Excerpt to read =>
Wasn't it Karl Marx who said that education is the opium of the masses?

				Sophie Quigley
			...!{decvax,allegra}!watmath!saquigley

debray@sbcs.UUCP (Saumya Debray) (03/24/84)

aecom!yudelson (from a pro-school-prayer viewpoint):

	> So the public schools should teach that religion is the 
	> root of all evil, that religion is all a gigantic lie, etc.
	> etc. etc.???

No.  It's not for the schools to take a position on religion.  (They seem to
have a hard enough time teaching such well-understood subjects as Math and
English!  :-) ) Religion is the business of the church and the individual
families.  Surely parents who feel so strongly about their kids praying can
have them spare a minute for prayer at home before rushing off to school?

Religion seems to be one of the most divisive forces at work in society
(witness Lebanon, North Ireland), and schools would probably be better off
not coming down on either side of the fence.  Let them teach the youngsters
how to THINK, and have them then weigh the evidence and make up their minds
for themselves.  
-- 
Saumya Debray, 	SUNY at Stony Brook

	uucp:
	    {cbosgd, decvax, ihnp4, mcvax, cmcl2}!philabs \
		    {amd70, akgua, decwrl, utzoo}!allegra  > !sbcs!debray
	       		{teklabs, hp-pcd, metheus}!ogcvax /
	CSNet: debray@suny-sbcs@CSNet-Relay

wetcw@pyuxa.UUCP (T C Wheeler) (03/26/84)

][

No, Karl baby said Religion was the opiate of the masses.

msimpson@bbncca.ARPA (Mike Simpson) (03/26/84)

***
26 March 1984.

>>	  Brad Miller (ccieng2!bwm):
>>	  "Religion has been used FAR TOO LONG as a tool to control
>> the ignorant."

	But Brad, hasn't it been stated time and again that
religion is the 'opiate of the masses'?  
	Public schools today are being battered by right-wing
fundamentalists' desires to have THEIR particular values taught
to the exclusion of others'.  This is not right, as freedom of
speech and thought are in danger of being stifled.

Recorded data:

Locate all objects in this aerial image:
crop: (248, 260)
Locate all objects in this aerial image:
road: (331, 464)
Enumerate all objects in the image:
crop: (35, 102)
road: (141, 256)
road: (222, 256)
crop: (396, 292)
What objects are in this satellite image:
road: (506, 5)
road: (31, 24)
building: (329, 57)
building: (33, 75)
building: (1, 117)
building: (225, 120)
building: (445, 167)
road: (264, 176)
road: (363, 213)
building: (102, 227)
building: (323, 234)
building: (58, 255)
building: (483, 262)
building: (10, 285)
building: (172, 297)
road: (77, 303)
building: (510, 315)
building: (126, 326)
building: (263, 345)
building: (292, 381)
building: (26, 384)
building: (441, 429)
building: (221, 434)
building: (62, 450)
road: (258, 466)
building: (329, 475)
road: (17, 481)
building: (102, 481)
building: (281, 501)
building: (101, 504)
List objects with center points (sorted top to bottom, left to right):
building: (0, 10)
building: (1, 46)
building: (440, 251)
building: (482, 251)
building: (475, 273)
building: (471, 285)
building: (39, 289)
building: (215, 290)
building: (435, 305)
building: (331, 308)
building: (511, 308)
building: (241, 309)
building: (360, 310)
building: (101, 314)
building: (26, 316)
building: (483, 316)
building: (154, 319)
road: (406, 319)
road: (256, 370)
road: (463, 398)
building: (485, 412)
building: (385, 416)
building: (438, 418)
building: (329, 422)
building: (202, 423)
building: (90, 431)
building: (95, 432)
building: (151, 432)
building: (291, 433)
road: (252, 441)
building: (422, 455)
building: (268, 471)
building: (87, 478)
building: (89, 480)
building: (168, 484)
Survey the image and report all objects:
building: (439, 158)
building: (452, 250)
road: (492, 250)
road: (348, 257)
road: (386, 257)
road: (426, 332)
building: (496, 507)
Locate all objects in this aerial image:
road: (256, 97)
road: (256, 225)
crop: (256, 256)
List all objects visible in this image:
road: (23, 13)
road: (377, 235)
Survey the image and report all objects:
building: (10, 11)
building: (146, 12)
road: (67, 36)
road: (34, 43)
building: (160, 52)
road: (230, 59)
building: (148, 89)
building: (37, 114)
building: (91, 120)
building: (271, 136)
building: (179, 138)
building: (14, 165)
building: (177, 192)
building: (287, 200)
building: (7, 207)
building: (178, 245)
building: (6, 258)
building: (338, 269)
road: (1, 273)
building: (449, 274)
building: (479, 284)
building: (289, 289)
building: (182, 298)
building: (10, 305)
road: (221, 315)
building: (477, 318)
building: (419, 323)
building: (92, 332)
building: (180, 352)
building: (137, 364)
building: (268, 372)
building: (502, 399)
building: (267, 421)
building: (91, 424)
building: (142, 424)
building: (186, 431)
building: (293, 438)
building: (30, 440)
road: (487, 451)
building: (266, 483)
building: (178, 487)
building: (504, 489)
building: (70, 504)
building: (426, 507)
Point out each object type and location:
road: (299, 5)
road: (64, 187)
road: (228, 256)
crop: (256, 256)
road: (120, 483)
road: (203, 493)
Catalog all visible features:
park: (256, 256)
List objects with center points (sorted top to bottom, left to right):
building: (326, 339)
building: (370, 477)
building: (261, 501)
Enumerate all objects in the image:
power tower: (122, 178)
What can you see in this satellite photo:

Exercise requirements =>
Answer these questions from the thread on school prayer:
(a) According to Saumya Debray, whose business is religion?
(b) Which two places does Debray give as examples of religion's divisiveness?
(c) What does T C Wheeler say Karl Marx called the opiate of the masses?

Solution to this exercise =>
(a) The church and the individual families.
(b) Lebanon and North Ireland.
(c) Religion.